The number of iterations N is the primary scaling axis here. When 𝑁 gets larger, the algorithm will locate a more precise local “optimum”, and when 𝜆 increases, the algorithm will have a larger stride traversing the noise space more quickly. The value of 𝜆 is kept fixed.

Search Over Paths

Search along the sampling trajectories over the noises injected. Mimics hierarchical search in some sense. Here is the algo:

• Sample 𝑁 initial i.i.d. noises and run the ODE solver until some noise level 𝜎. The noisy samples 𝒙(𝜎) serve as the search starting point.
• Sample 𝑀 i.i.d noises for each noisy sample, and simulate the forward noising process from \(𝜎\) to \(𝜎 + Δ𝑓\) to produce \(𝒙(𝜎+Δ 𝑓)\) with size 𝑀.
• Run ODE solver on each 𝒙(𝜎+Δ 𝑓) to noise level \((𝜎 + Δ 𝑓 − Δ𝑏)\), and obtain \(𝒙(𝜎+Δ 𝑓 −Δ𝑏)\). Run verifiers on these samples and keep the top 𝑁 candidates. Repeat steps 2-3 until the ODE solver reaches 𝜎=0.
• Run the remaining 𝑁 samples through the random search and keep the best one.

Termination is guaranteed by keeping Δ𝑏 > Δf. An additional denoising step is done in step 3 before running the sample through the verifier so that the verifier gets a clean image. The primary scaling axis is the number of noises 𝑀 added in step 2. Different values of 𝑁 lead to different scaling behavior. Small 𝑁 is compute efficient in small generation budget, while large 𝑁 have an advantage when scaling up compute more.

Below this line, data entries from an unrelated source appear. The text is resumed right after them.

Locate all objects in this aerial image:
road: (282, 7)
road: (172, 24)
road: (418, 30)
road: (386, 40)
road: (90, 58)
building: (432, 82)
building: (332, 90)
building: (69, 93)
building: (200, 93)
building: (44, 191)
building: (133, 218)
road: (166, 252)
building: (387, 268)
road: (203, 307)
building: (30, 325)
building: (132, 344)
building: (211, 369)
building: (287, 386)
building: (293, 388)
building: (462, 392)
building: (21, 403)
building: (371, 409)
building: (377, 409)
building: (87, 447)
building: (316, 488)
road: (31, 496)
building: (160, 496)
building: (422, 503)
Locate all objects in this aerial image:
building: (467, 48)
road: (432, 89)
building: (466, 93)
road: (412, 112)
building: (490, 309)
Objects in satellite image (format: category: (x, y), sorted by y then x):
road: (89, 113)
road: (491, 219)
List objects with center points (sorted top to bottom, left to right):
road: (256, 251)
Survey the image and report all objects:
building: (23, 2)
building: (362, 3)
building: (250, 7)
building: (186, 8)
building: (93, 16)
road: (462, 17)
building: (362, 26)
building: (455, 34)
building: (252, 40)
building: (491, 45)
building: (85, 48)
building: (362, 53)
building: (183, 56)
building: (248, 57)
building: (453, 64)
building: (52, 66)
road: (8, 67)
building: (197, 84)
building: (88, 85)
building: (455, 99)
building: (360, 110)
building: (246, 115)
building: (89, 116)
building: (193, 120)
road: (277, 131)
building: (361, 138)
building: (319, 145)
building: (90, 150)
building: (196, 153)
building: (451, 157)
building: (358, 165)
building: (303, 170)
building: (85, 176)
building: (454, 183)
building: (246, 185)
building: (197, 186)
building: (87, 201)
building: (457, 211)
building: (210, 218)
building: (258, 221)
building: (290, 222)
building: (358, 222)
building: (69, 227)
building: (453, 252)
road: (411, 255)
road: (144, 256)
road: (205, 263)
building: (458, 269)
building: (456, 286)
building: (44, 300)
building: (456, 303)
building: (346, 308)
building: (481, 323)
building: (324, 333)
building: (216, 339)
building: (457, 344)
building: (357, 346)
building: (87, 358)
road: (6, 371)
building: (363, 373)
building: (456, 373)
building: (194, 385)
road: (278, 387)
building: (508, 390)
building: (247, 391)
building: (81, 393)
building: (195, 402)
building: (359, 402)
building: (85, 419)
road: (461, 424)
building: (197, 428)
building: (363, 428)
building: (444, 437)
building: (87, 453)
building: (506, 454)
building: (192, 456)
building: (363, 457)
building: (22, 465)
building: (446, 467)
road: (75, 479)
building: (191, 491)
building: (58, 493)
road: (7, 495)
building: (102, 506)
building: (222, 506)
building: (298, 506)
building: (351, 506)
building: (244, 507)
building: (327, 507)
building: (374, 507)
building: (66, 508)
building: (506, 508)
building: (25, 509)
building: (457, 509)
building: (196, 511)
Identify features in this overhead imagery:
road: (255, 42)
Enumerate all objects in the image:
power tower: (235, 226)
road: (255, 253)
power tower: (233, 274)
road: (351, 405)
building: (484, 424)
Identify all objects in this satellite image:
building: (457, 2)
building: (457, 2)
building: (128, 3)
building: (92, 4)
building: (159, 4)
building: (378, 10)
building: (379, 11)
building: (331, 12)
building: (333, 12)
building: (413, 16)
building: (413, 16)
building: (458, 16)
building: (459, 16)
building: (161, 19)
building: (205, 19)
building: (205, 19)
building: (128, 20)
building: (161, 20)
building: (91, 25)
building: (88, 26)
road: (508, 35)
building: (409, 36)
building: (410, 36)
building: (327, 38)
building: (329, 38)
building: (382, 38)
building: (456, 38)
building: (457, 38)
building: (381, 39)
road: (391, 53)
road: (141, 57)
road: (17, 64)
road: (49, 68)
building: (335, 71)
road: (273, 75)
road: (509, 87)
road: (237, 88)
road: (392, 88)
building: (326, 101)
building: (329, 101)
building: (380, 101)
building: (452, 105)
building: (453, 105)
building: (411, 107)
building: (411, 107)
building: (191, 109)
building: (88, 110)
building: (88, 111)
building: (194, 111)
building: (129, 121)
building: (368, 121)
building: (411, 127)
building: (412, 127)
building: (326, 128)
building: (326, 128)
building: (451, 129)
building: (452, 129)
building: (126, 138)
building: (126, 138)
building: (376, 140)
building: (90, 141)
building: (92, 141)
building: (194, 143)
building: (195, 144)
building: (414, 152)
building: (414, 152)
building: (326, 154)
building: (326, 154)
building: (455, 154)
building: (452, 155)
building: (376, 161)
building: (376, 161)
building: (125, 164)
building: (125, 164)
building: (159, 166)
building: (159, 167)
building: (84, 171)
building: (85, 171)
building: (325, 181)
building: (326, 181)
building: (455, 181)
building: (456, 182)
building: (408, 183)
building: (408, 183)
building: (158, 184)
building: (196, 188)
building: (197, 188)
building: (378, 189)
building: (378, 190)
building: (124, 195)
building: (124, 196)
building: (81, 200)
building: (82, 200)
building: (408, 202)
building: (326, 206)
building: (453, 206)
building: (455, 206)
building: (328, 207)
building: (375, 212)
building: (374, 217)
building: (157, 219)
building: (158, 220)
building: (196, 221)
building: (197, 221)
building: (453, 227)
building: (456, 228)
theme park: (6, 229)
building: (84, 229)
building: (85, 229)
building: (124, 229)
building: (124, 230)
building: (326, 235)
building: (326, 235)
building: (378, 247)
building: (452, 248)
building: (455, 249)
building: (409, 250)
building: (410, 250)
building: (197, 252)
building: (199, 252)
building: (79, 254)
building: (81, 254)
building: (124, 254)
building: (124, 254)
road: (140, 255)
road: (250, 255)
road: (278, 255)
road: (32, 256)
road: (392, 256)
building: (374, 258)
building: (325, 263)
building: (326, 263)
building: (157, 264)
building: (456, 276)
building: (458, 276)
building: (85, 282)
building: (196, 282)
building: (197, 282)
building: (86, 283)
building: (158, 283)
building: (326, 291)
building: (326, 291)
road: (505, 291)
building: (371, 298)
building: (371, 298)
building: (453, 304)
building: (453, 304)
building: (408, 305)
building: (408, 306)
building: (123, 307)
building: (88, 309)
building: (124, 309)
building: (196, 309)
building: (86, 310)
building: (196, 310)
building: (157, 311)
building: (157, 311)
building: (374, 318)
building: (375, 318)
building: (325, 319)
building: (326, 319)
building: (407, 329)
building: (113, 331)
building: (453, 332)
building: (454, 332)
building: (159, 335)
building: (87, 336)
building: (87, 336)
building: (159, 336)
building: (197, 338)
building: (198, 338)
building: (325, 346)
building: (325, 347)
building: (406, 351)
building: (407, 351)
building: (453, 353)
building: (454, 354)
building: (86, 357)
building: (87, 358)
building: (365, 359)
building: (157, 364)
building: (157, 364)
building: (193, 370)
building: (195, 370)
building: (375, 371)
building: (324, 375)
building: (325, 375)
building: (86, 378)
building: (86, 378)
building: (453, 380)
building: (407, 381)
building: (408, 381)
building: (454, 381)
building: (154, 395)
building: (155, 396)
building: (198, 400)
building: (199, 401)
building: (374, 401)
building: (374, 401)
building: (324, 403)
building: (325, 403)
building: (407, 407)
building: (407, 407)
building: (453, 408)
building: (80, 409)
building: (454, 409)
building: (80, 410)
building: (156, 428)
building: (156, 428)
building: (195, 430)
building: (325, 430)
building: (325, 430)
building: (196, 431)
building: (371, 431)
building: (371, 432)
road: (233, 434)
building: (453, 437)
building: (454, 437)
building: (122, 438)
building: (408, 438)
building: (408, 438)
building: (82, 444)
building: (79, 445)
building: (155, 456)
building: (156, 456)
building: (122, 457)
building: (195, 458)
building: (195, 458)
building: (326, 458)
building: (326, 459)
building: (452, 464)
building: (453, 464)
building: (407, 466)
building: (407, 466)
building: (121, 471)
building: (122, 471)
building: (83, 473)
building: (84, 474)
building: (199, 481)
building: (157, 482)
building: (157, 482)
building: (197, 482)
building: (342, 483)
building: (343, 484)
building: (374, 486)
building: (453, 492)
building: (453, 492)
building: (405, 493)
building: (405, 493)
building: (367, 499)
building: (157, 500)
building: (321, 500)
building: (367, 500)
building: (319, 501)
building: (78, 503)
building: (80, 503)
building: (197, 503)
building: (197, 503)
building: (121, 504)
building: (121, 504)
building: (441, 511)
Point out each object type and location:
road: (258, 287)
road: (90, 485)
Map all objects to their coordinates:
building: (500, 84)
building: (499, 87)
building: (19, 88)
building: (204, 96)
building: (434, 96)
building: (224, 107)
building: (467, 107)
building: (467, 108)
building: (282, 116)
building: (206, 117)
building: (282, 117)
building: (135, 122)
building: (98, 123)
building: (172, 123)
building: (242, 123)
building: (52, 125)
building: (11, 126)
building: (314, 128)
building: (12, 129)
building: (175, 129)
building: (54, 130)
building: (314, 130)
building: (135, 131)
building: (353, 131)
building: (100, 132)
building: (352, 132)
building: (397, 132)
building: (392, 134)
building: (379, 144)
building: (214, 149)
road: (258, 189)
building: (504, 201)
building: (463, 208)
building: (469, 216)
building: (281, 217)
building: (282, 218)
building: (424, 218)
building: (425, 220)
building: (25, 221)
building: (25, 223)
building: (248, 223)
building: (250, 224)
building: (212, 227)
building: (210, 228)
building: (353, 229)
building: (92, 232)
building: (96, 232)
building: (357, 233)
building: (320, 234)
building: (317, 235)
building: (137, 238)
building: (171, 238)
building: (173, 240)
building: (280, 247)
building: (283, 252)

Inference-Time Scaling in Text-to-Image

• Datasets: DrawBench and T2I-CompBench. The authors generate two images per prompt and use the 1800 prompts from the validation set for evaluation.
• Models: FLUX.1-dev model
• Verifiers: Four kinds of verifiers were used- Aesthetic Score predictor, CLIPScore, ImageReward, and an ensemble of the three.
• Metrics: Verifiers not included in the search process, and evaluation using Gemini 1.5 Flash from five different perspectives: Accuracy to Prompt, Originality, Visual Quality, Internal Consistency, and Emotional Resonance.

Additional points

• Search can be applied to both pretrained models and fine-tuned models.
• Adjusting NFEs/iter can reveal distinct compute-optimal regions. When NFEs/iter >=50, yield minimal gains despite the additional computational investment.
• With a fixed inference compute budget, performing a search on small models can outperform larger models without search.
• I do not like the use of AestheticsScore in its current state. Why? Aesthetics is a nuanced area. Unless you remove all kinds of biases, all aesthetic scores are meaningless except for sharpness/picture quality.